A bare number is required: the count of lines in the material below that hold the word "новости".

● MATERIAL SUPPLIED:
##############################
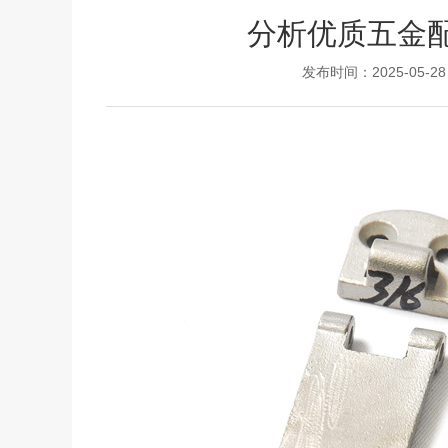
分析优质五金
发布时间：2025-05-28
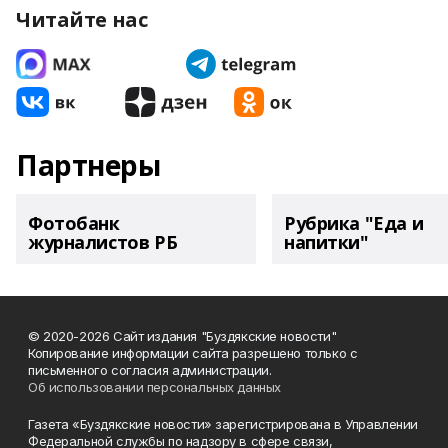
Читайте нас
Партнеры
Фотобанк
Рубрика "Еда и
журналистов РБ
напитки"
© 2020-2026 Сайт издания "Буздякские новости"
Копирование информации сайта разрешено только с
письменного согласия администрации.
Об использовании персональных данных
Газета «Буздякские новости» зарегистрирована в Управлении
Федеральной службы по надзору в сфере связи,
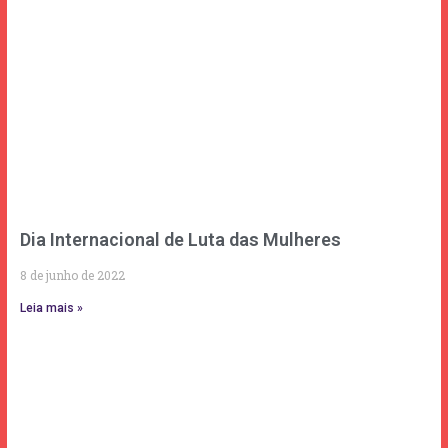
Dia Internacional de Luta das Mulheres
8 de junho de 2022
Leia mais »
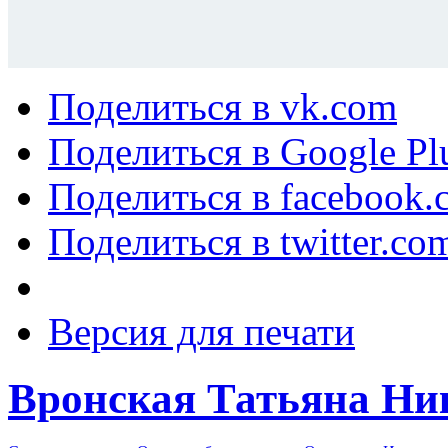
Поделиться в vk.com
Поделиться в Google Pl
Поделиться в facebook.
Поделиться в twitter.co
Версия для печати
Вронская Татьяна Ни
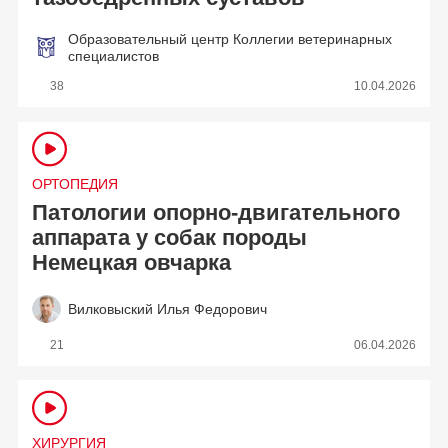
Образовательный центр Коллегии ветеринарных
специалистов
38
10.04.2026
ОРТОПЕДИЯ
Патологии опорно-двигательного
аппарата у собак породы
Немецкая овчарка
Вилковыский Илья Федорович
21
06.04.2026
ХИРУРГИЯ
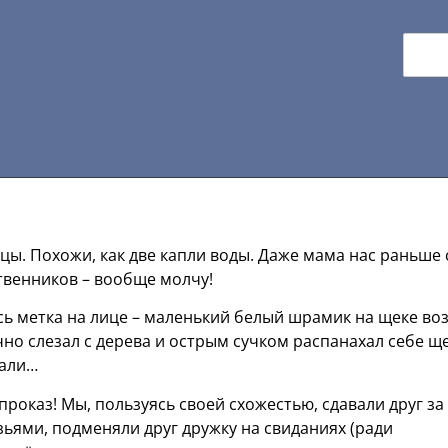
нецы. Похожи, как две капли воды. Даже мама нас раньше 
ственников – вообще молчу!
сь метка на лице – маленький белый шрамик на щеке во
ачно слезал с дерева и острым сучком распанахал себе ще
чали…
роказ! Мы, пользуясь своей схожестью, сдавали друг за
зьями, подменяли друг дружку на свиданиях (ради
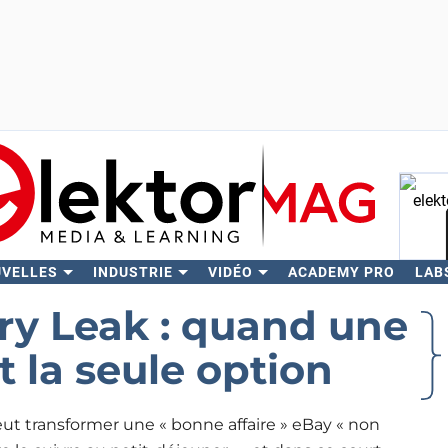
UVELLES
INDUSTRIE
VIDÉO
ACADEMY PRO
LAB
Rech
ry Leak : quand une
t la seule option
ut transformer une « bonne affaire » eBay « non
##############################
● ANSWER BOX: 2